Ollama LLM: Get Up and Running with Large Language Models

What is Ollama?
To run the Ollama LLM, an isolated environment is created, ensuring no conflicts with other programs. This environment includes model weights, configuration files, and necessary dependencies. The model is downloaded locally and stored in the `~/.ollama` directory, allowing for offline use. This also provides strict data security, which is valuable for developers as your prompts remain private.
Ollama consists of a client and a server. The client is where the user interacts via the terminal. The server, written in “Go,” is implemented as a backend service with a REST API.

Figure 1: Ollama architecture
The server can be started through one of several methods: command line, desktop application (based on the Electron framework), or Docker. The client and server communicate using HTTP.
Ollama uses llama.cpp to execute LLM text generation. Llama.cpp is a library optimized for running LLaMA models on the CPU. Its lightweight structure allows large language models to run even on low-end devices. It is platform-independent and supports 4-bit and 8-bit quantization to reduce memory consumption and processing costs.
What are GGML and GGUF?
GGML is a model file format. Its primary purpose is to efficiently store and run large language models. It can store quantized versions of models (e.g., 4-bit or 8-bit) and is suitable for CPU-based inference. GGUF is a more advanced and flexible version of GGML. It offers better performance and, unlike GGML, is compatible with all models, not just Llama models. It is suitable for both CPU and GPU.

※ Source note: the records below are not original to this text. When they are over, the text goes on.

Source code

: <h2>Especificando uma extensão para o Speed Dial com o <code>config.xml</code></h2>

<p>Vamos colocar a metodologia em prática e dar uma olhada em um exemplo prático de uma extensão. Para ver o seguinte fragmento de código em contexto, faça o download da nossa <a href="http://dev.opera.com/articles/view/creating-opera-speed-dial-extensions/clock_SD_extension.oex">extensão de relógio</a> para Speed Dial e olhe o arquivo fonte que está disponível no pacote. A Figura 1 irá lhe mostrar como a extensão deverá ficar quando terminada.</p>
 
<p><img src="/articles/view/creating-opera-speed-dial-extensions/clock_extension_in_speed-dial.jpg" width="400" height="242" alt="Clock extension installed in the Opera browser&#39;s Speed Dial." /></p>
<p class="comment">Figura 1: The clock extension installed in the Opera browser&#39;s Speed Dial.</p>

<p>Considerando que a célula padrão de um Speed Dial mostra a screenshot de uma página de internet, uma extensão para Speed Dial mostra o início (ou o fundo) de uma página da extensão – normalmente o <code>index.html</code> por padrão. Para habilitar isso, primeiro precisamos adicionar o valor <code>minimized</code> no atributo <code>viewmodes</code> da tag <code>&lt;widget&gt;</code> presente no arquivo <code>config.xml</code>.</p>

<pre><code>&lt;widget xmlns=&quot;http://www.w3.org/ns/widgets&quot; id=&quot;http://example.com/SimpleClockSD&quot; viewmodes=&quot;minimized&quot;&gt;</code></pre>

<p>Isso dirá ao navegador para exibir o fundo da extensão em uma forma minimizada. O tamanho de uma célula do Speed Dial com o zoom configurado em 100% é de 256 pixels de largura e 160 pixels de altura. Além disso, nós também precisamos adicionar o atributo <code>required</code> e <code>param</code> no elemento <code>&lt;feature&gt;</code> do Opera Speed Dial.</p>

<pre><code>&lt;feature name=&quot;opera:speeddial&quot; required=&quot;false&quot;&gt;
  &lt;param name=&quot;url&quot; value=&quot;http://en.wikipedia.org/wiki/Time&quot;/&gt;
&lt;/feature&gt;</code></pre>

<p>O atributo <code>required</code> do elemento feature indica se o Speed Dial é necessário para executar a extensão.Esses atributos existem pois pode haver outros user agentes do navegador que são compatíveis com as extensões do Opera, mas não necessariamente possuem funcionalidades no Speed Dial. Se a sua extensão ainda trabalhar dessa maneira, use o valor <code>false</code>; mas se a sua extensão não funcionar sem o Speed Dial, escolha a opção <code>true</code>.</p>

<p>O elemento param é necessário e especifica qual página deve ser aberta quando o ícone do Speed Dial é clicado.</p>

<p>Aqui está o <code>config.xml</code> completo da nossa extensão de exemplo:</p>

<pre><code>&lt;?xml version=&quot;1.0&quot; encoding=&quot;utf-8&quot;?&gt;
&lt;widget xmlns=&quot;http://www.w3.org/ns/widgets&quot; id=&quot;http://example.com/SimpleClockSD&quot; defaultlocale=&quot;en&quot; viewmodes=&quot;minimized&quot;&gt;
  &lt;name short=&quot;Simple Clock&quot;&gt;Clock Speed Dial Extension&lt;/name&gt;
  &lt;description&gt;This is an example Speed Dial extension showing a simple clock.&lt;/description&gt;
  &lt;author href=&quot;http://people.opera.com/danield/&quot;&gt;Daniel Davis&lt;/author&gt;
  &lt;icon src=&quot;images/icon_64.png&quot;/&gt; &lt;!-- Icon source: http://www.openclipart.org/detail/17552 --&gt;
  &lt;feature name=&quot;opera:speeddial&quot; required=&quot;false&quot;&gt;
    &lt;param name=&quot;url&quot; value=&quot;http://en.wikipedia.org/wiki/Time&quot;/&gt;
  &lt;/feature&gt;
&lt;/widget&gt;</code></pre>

Figure 2: GGUF Model File Format
How Does Ollama Work?
The user starts the conversation via CLI (ollama run llama3.2). The CLI client sends an HTTP request to the ollama-http-server to get information about the model and reads the local “manifests” metadata file. If it doesn’t exist, the CLI client sends a request to the ollama-http-server to pull the model, and the server downloads it from the remote repository to the local machine.
The CLI first sends an empty message to the /api/generate endpoint on the ollama-http-server, and the server performs some internal channel handling (in Go, channels are used). The formal conversation begins: CLI sends a request to the /api/chat endpoint on the ollama-http-server. The ollama-http-server relies on the llama.cpp engine to load the model and perform inference (since llama.cpp also serves as an HTTP server).
Conclusion
Ollama is a powerful tool that allows users to run large language models efficiently and securely. Its isolated environment structure, local storage, and data security features stand out. The GGML and GGUF formats enhance model performance, while the llama.cpp library ensures high performance even on low-end devices. Ollama’s client-server architecture and HTTP-based communication make it easy for users to interact. These features make Ollama an indispensable tool for developers.
Running Ollama in Cordatus: Simple Local LLM Deployment
Ollama has gained immense popularity for making it incredibly simple to download and run powerful open-source Large Language Models (LLMs) locally. It packages models, configurations, and the serving runtime together for an effortless user experience. Cordatus further streamlines this process by managing the deployment of the Ollama service within a container, making it easy to get started on both NVIDIA Jetson edge devices and x86 PCs.
This guide explains how to launch and manage the Ollama service using Cordatus.
Why Use Ollama in Cordatus?
Unmatched Simplicity: Get the Ollama service running with just a few clicks, leveraging its famously easy model management system.
Broad Model Access: Once Ollama is running via Cordatus, you can easily pull and run models from Ollama’s extensive online library using its standard commands or API.
Managed Deployment: Cordatus handles the container setup, dependencies, and lifecycle management for the Ollama service.
Cross-Platform Compatibility: Cordatus ensures the correct Ollama container runs seamlessly on your supported hardware, whether it’s an NVIDIA Jetson (arm64) or a standard PC (amd64).
Standard API: Exposes the standard Ollama API (usually on port 11434) for integration with your applications or tools like Open WebUI.
Serving LLaMA 3, Mistral, and Qwen with Ollama Inside Cordatus
Method 1: Model Selection Menu
1. Connect to your device and select LLM Models from the sidebar.

2. Select ollama from the model selector menu (Box1), choose your desired model, and click the Run symbol (Box2).

Method 2: Containers-Applications Menu
1. Connect to your device and select Containers-Applications from the side bar.

2. Select ollama from the container list.

3. Click Run to start the model deployment.

Configuring and Running the Model
Once you have selected the model, follow these steps to complete the setup:
4. Confirm the device where the Ollama container will be deployed.

5. Choose the appropriate Ollama container image. Using the latest version is generally recommended.

6. Select the desired model.

7. Verify the network port for the Ollama API. The default is typically `11434`. Ensure it shows as available . If not check for conflicts or adjust if necessary/possible within Cordatus settings.
8. Click Jupyter notebook to enable if you need.

9. Click Save Environment. This saves your configuration and starts the Ollama service container on your device.
Success! The Ollama service is now running locally, managed by Cordatus.